◆ WHAT THE EXERCISE ASKS ◆
When a line of the listing below has the string "labels" in it, copy that line.
<<<<
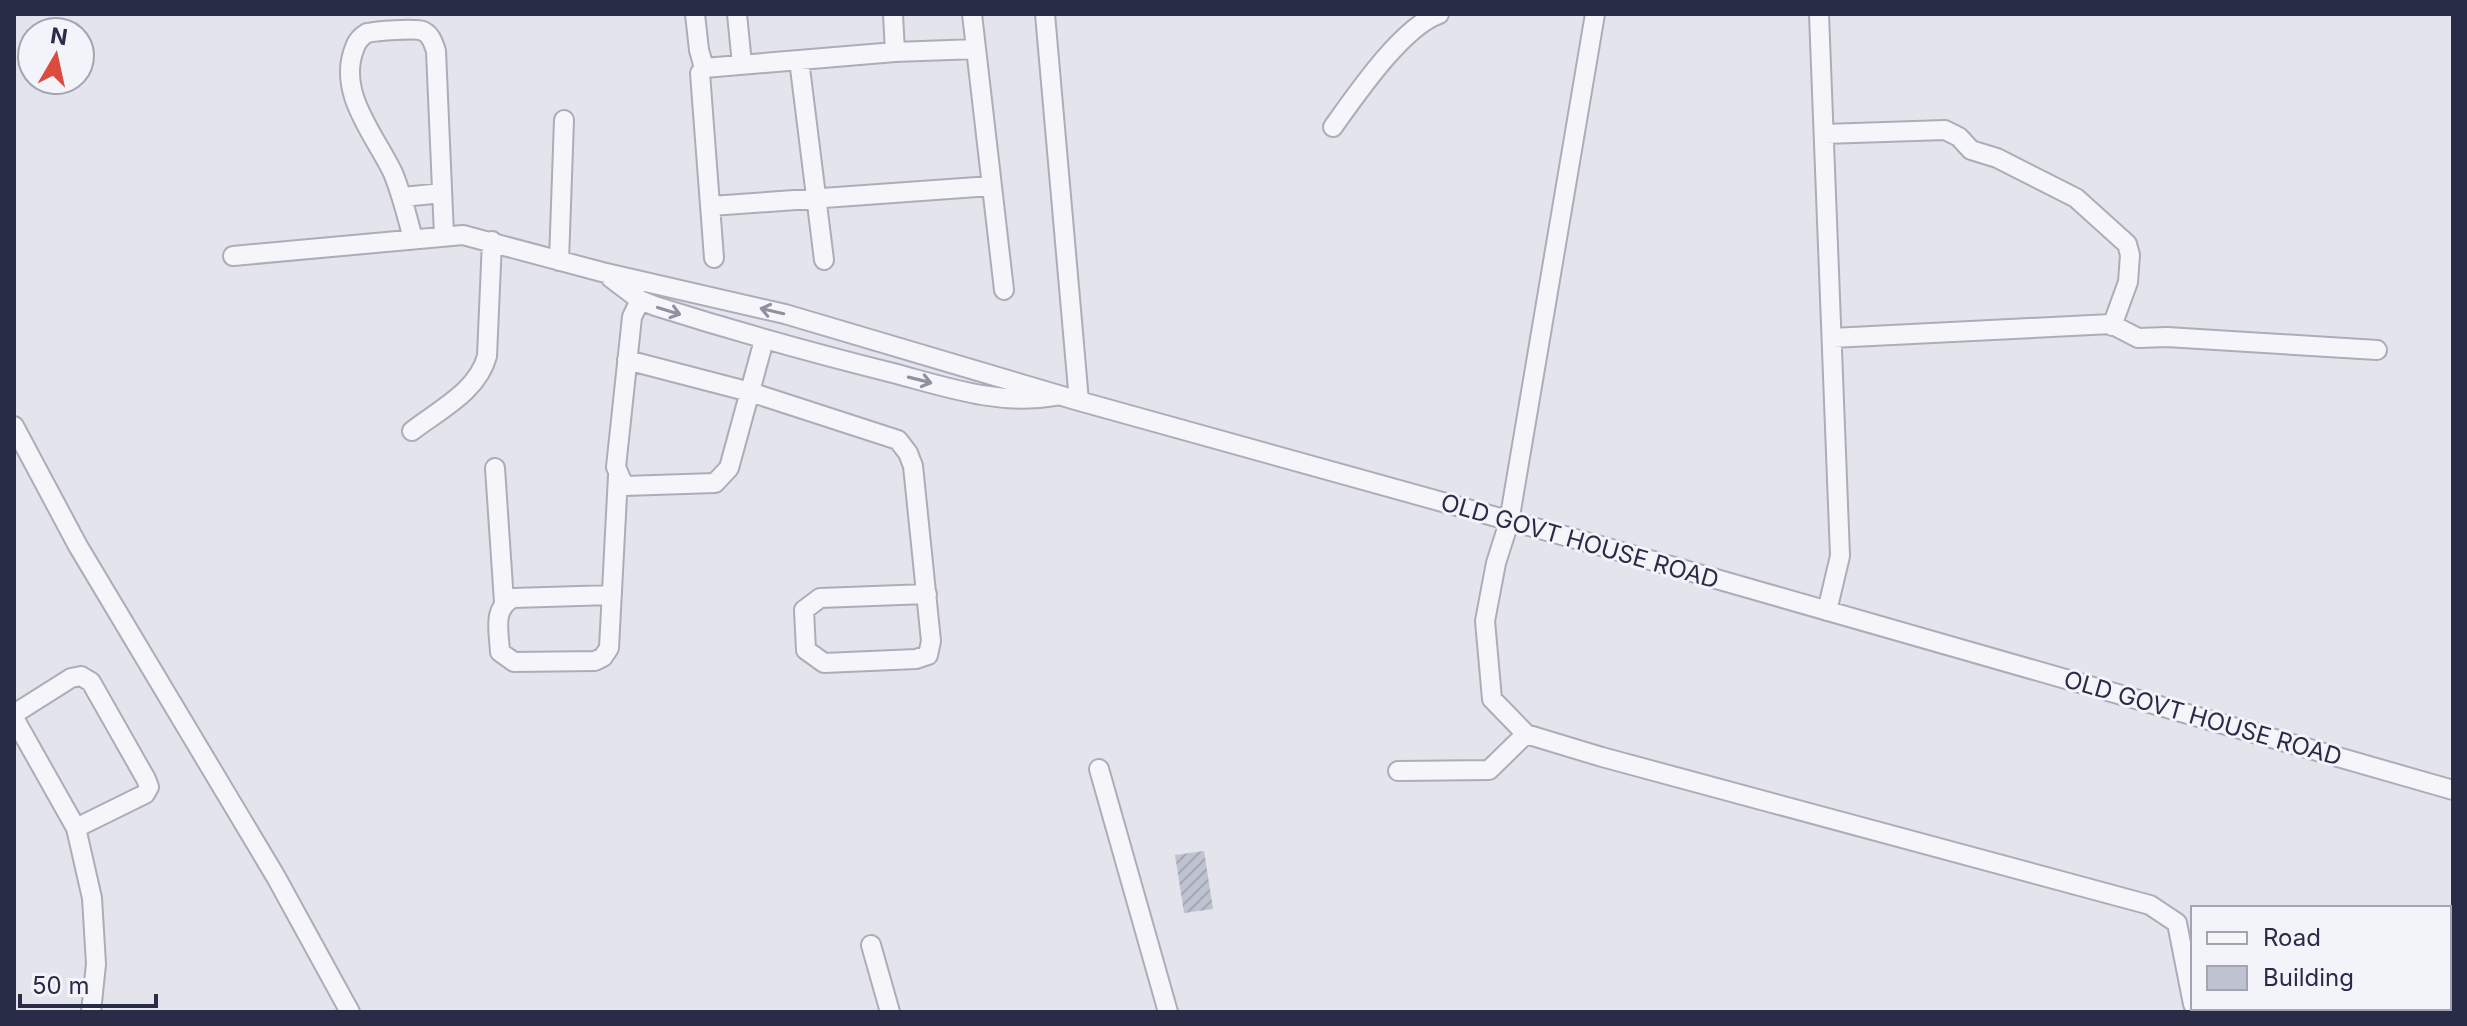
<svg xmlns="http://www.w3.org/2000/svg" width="2467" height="1026" viewBox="0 0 2467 1026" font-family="Inter,sans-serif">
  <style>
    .building { fill: url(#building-hatch) }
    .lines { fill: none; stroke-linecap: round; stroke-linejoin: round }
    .minor-casing { stroke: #abadba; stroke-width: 22 }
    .minor { stroke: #f6f6fa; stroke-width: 18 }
    .oneway { stroke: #9091a0 }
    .labels { text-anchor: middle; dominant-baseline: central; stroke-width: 6; stroke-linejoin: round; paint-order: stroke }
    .street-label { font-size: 24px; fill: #292c46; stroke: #f3f4f9 }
  </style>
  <defs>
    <pattern id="building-hatch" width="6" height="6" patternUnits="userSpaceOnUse" patternTransform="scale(2)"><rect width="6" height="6" fill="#bfc2d0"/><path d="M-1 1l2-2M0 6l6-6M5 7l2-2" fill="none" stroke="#a4a7b4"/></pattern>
  </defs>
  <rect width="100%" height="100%" fill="#e3e4ec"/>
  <path class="building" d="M1204 851 1213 909 1184 913 1175 855Z"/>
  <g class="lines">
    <defs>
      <path id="minor" d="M695 14 699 50 704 68
        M737 14 742 64
        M893 14 895 52
        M972 14 1004 290
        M1045 14 1079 401 1608 548 2453 790
        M1595 14 1509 522 1496 563 1485 621 1492 699 1526 734 1602 757 2150 905 2177 923 2193 1004
        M1819 14 1840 556 1827 611
        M799 60 824 260
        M1333 127C1356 95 1402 27 1439 14
        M1824 134 1945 130 1959 137 1971 150 1997 158 2076 198 2127 244 2130 255 2128 282 2112 326
        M403 197 442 193
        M711 206 991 186
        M413 239C407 216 402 195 393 173 375 135 336 92 355 47 357 41 362 36 367 33 376 31 416 28 423 31 431 35 433 42 436 51L444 235
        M233 256 463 235 602 272 785 314 1079 401
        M714 258 700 73 704 68 895 52 976 49
        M559 261 564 120
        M611 278 640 300 655 306C734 331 813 353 893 373 946 387 1000 406 1056 396
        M640 300 632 317 616 467 624 486 715 483 729 468 764 340
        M1832 338 2111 324 2138 338 2167 337 2377 350
        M627 360 750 392 898 440 908 453 913 466 931 641 928 655 916 659 824 663 806 650 804 610 820 598 927 594
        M14 426 78 546 276 877 350 1012
        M412 431C439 410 478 391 487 356L492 241
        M495 468 504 602
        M612 595 513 598C492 609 499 631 500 652L514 662 595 661 603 657 609 648 618 476
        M14 714 71 678 81 676 91 682 146 779 149 787 145 794 76 828
        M14 718 76 828 92 898 96 964 91 1012
        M1099 769 1168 1012
        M1398 771 1489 770 1526 734
        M871 945 890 1012"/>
    </defs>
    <use href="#minor" class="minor-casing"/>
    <use href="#minor" class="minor"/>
  </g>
  <defs><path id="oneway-shaft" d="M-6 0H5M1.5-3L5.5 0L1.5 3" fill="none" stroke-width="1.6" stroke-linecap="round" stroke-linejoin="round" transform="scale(2)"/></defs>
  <g class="oneway">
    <use href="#oneway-shaft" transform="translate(669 311) rotate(17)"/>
    <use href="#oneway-shaft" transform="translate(772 311) rotate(-167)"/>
    <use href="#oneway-shaft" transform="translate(920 380) rotate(14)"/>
  </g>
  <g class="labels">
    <g class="street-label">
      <text transform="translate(1580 541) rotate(16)">OLD GOVT HOUSE ROAD</text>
      <text transform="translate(2203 718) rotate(16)">OLD GOVT HOUSE ROAD</text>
    </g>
  </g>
  <rect width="2467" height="1026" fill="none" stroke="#292c46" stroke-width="32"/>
  <rect x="2191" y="906" width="260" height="104" fill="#f3f4f9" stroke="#a2a4b1" stroke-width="2"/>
  <rect x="2207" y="932" width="40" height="12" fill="#f6f6fa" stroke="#a2a4b1" stroke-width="2"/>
  <text x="2263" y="946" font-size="24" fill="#292c46">Road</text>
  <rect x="2207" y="966" width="40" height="24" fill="#bfc2d0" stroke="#a2a4b1" stroke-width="2"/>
  <text x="2263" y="986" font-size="24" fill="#292c46">Building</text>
  <g transform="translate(56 56) rotate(9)"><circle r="38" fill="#f3f4f9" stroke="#a2a4b1" stroke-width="2"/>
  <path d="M0-6L14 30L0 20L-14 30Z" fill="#db4b3e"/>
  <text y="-12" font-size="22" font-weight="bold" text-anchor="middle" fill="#292c46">N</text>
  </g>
  <path d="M20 994v12h136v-12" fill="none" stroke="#292c46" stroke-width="4"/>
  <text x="32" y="994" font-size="24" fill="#292c46" stroke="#f3f4f9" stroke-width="6" paint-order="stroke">50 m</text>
</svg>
>>>>
◆ ANSWER BOX ◆
    .labels { text-anchor: middle; dominant-baseline: central; stroke-width: 6; stroke-linejoin: round; paint-order: stroke }
  <g class="labels">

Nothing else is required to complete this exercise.